Even today, I can feel the tether in place. it is a connection, a sense of Presence, a warmth of peace.

The Word I had yesterday was, "All is well. Be at peace. All is well in the Kingdom of God. You are the Kingdom of God. You reign with Me. All is well! Be at peace!". I feel the Word in the tether today. I feel that sense of peace, that He is in control. Another person followed this Word with "Rejoice!". It is right and good that we rejoice! For He has all things in His Hands. And all is well!

Friday, August 17, 2012

I want to be a Tethered Christian, not a Cordless Christian

I've been living my life as if I have a cordless connection to Jesus. It is as if I think I can recharge my batteries and then go through my day with that power in me, rather than staying connected, tethered, to Jesus every moment. I've been living disconnected without even realizing it.

The image I have is from photography. When capturing images in real time, the camera can be tethered to a computer with software running that immediately reveals the image on the
computer screen for instant review. The photographer can see at that moment if any adjustments or changes need to be made. If not tethered, the photographer must wait until the images are loaded on the computer, often a day later, to see if the images are good. Many times it is too late to recapture corrections after the fact.

It's the difference between a Sunday only Christian and one who lives "In His Presence" every moment. I have been Cordless, like a rechargeable power tool or other technical gadget. We live in a cordless technical wonder world. It is a crisis if our phone dies mid-day because we forgot to recharge it, or we scramble to find an outlet or wonder if we have our cord with us when we travel. A job becomes tedious if the power tool battery dies in the middle of a job and we have to wait until its recharged before we can finish.

My life with Jesus has been much like the phone that dies mid-day or the power tool that doesn't have enough juice to get the job done. And what happens when the cordless device has no power? It stops functioning, like I stop relying on God for strength and wisdom.

I want to be a Tethered Christian. Now. Today. I want to abide. I want to trust more. I want His Strength to be my strength today. I want Him to guide my decisions, my words, my thoughts. I do not want to be cut off from the vine!

Lord, make it so. I acknowledge my sin. I confess my need. You, and You alone. I do not have the strength or wisdom to make the right decisions every moment of my day. Help me today to stay tethered to You!

Saturday, April 7, 2012

Good Friday Thoughts

He was rejected. I, too, have felt rejection, but not to the point of death.

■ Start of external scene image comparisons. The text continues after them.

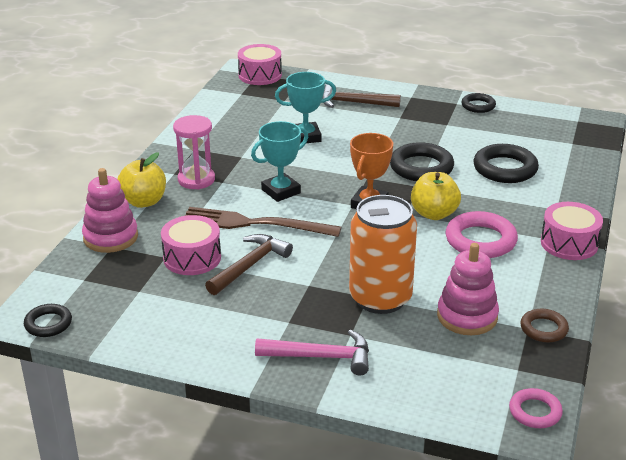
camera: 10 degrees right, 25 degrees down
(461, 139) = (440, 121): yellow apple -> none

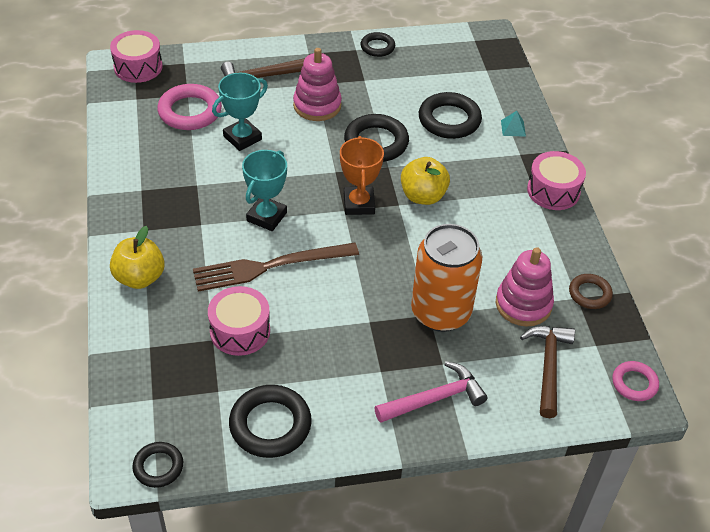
camera: 30 degrees left, 15 degrees up
(110, 237) = (140, 336): pink stacking toy -> pink stacking toy (317, 105)
(161, 327) = (270, 425): none -> black ring
(196, 180) = (173, 230): pink hourglass -> none
(250, 265) = (301, 319): brown hammer -> brown hammer (548, 366)
(480, 240) = (481, 213): pink ring -> pink ring (190, 111)
(565, 189) = (513, 128): none -> turquoise pyramid

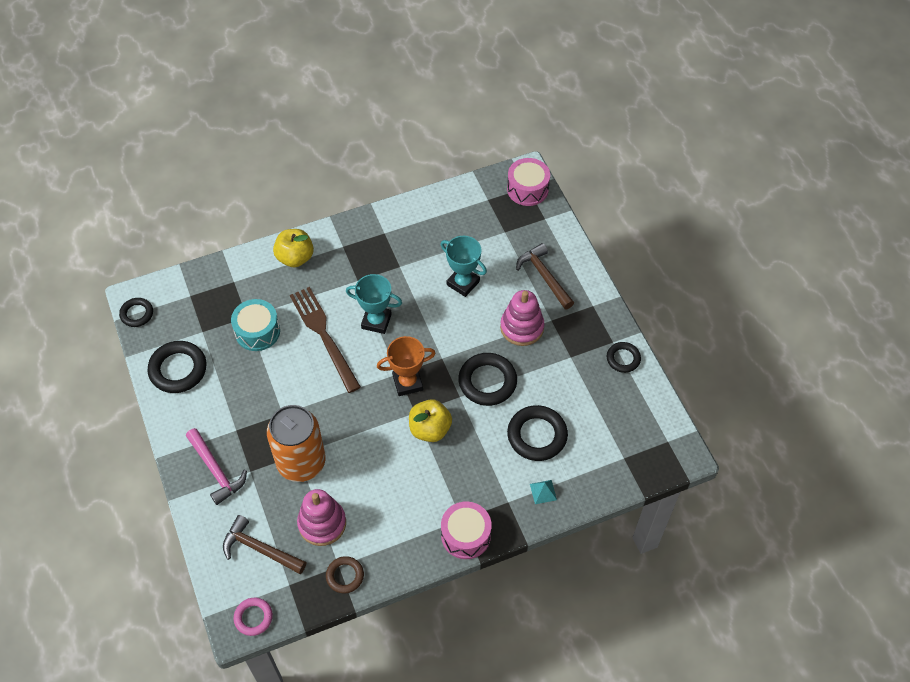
camera: 80 degrees right, 10 degrees up
(190, 111) = (483, 239): pink ring -> none
(240, 331) = (257, 331): pink drum -> turquoise drum
(548, 366) = (260, 549): brown hammer -> brown hammer turned 150 degrees counterclockwise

He was mocked. I am mocked for my faith, my faith in Him.

He was abused. I have felt emotional abuse, and was once physically abused.

He was tried and found guilty, though He was innocent. I have been accused of being guilty, when I was innocent and falsely accused.

He offended others as a stumbling block, while taking no offense at other's actions. I offend others when I share about Him, but I take offense at other's actions, when I shouldn't.

He was beaten, just short of the point of death. I have never been beaten.

He was crucified. A painful death. A horrible death. I may be persecuted for my faith in years to come, could be martyred, if society continues as it is, but I will never be crucified.

He rose from the grave. I will rise from my grave at the Judgement Day.

He reigns in heaven. I will reign with Him in heaven one day.

He and I have much in common, though I have suffered far less than He.

How can I complain, or whine? How can I take offense? How can I be slow to forgive? He suffered so much more and didn't complain or whine or take offense.

Love. I just don't love enough. He loves with a depth that I can't imagine. He wasn't selfish like me. He didn't let the hurt fester and turn to anger like me. He didn't procrastinate doing what needed to be done like me. I just don't love enough. He loves so much. He gave so much.

I need to feel His love for the Father, His love for others, His unselfish, unoffendable, loving care for everyone.

Give me Jesus' love.

Joy took Him to the cross. Love kept Him on the cross until IT was finished. Because of that, we can have Peace with God.